Наверное, Царство Мертвых неподвижно, там отдыхают души от тяжести земной. Так почему же жизнь отяжелела, огрузнела, отчего стала так давить на шею и сгибать плечи? Отчего стало труднее дышать — вокруг то же небо, та же тайга и река? Те же ветры над озерами и туманами, те же берега держат реку, над которой с криком проносятся чайки. На памяти Тимофея, на памяти всех живущих в Евре все, что окружало их, казалось устойчивым, плотным, и люди рождались, чтобы повторить все и повториться. Закон — повторить все и во всем повторяться? Но почему что-то мешает жить так, как жили деды? Что мешает — ну-ка оглянись! Оглянись вокруг, Тимофей Картин! Вглядись — у тебя же зоркие глаза, у тебя умное, сильное сердце. Почему и ты, хранитель капища, почему уже и ты не веришь слепо в своих богов? Почему? Научился грамоте, и что-то приоткрылось тебе? Или Околь прикоснулась к тебе слабым своим Христом, дивными сказками о спасении души, о справедливости, которой не может быть на земле? Оглянись вокруг, Околь! В чем повторяются твои дети? Ведь они уже не могут жить, как Мирон, как Тимофей, они уже не остерегаются языческих законов. Рушится кровля капищ, и рушится потихоньку то, что было родом, что было племенем. И что же рушит древние, исконные отношения людей, что?
— Да, я женщина! Я храню твой очаг, — сказала однажды Околь Тимофею. — Ради тебя и твоих детей я стала поклоняться твоим богам. Но поздно — наступает безверие. Люди еще по привычке молятся и приносят жертвы, но в душах их поселились другие законы.

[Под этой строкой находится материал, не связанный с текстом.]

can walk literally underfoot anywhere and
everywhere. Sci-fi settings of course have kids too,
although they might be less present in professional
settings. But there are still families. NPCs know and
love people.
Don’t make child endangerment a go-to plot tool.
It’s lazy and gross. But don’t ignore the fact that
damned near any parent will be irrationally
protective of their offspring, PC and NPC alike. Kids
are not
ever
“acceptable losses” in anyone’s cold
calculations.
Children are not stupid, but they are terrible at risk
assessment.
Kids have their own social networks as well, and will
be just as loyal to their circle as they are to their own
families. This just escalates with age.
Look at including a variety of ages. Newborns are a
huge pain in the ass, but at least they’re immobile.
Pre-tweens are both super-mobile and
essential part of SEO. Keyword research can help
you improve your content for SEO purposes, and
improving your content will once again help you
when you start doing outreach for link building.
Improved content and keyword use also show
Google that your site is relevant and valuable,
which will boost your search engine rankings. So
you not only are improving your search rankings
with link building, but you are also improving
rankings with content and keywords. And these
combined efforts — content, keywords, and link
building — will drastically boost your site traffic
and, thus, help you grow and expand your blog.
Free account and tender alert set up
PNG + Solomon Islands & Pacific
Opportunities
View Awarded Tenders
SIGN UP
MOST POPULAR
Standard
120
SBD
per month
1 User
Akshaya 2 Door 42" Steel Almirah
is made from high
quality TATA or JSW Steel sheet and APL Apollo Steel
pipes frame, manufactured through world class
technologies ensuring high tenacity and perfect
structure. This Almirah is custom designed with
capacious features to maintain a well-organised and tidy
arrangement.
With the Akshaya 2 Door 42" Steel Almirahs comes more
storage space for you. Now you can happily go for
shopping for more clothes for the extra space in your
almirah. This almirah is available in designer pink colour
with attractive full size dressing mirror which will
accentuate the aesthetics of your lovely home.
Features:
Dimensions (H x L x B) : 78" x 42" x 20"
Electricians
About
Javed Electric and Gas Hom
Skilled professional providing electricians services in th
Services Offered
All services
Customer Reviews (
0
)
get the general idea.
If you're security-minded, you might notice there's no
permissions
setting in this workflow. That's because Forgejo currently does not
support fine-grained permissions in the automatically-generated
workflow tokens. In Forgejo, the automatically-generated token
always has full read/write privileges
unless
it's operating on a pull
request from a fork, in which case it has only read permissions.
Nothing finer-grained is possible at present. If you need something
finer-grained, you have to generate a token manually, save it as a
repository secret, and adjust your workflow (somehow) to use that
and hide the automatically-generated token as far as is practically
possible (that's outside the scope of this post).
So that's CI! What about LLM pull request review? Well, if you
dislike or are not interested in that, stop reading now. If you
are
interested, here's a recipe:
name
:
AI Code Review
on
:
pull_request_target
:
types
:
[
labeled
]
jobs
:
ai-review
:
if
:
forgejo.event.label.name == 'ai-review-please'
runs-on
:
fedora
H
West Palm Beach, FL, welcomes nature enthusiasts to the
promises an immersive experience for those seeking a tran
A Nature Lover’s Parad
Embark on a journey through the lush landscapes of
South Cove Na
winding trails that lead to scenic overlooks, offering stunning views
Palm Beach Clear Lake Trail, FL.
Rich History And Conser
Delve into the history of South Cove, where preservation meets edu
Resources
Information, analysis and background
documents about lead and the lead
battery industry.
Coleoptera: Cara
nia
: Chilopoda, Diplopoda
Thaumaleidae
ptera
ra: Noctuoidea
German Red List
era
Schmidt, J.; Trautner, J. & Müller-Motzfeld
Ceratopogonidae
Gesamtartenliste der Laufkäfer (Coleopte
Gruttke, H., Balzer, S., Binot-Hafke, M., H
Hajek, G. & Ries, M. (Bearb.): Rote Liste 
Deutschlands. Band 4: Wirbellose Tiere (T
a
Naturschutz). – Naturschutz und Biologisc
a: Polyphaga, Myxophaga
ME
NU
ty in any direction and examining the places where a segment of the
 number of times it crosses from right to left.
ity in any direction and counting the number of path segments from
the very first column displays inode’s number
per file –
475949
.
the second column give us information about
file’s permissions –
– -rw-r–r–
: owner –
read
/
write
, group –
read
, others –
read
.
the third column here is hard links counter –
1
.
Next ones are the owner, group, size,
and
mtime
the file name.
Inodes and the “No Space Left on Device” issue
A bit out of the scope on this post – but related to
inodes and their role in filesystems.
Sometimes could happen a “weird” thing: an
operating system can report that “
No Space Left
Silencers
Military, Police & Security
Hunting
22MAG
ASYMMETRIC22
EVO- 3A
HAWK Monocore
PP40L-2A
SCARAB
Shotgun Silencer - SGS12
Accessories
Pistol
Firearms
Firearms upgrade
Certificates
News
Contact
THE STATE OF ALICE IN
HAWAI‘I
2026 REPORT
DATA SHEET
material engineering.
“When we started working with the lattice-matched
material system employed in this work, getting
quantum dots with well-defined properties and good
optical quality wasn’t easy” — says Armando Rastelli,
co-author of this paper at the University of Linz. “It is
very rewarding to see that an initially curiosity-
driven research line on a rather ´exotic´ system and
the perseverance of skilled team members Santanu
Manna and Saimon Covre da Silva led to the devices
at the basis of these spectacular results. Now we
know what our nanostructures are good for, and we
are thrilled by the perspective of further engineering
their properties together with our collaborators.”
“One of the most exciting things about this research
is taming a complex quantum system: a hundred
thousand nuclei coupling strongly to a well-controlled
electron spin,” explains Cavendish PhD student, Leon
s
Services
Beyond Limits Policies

В душах их — боги денег.
…К Околь часто заглядывала девушка Саннэ из деревушки Сам-Павыл, что в пяти верстах от Евры. Саннэ, из рода Лозьвиных, у своей бабки научилась шить красивые сапожки, женские шапки из гагары и шубки из белки. Как это ей удавалось, никто не знал, но перо на груди гагары изумрудно отливало и фиолетово отсвечивало голубичным соком. Шапки из гагары ценились дорого: птицу эту трудно добыть. Она не подпускает на выстрел из лука, а как только щелкнет курок ружья — мгновенно ныряет. Оттого шапки из гагары носили самые щеголихи, красивые женщины, которых еще не устали любить и холить мужья.
— Тетушка Околь! — порывисто обнимает ее Саннэ. — Милая тетушка Околь! Прибежала к тебе за добрым советом. Гляди! — Из берестяной пайвы она вынимает легкую шапку, собранную из перьев селезней, украшенную крыльями куличков и трясогузок.
— О, красиво! — восклицает Околь. — Как весеннее озерцо…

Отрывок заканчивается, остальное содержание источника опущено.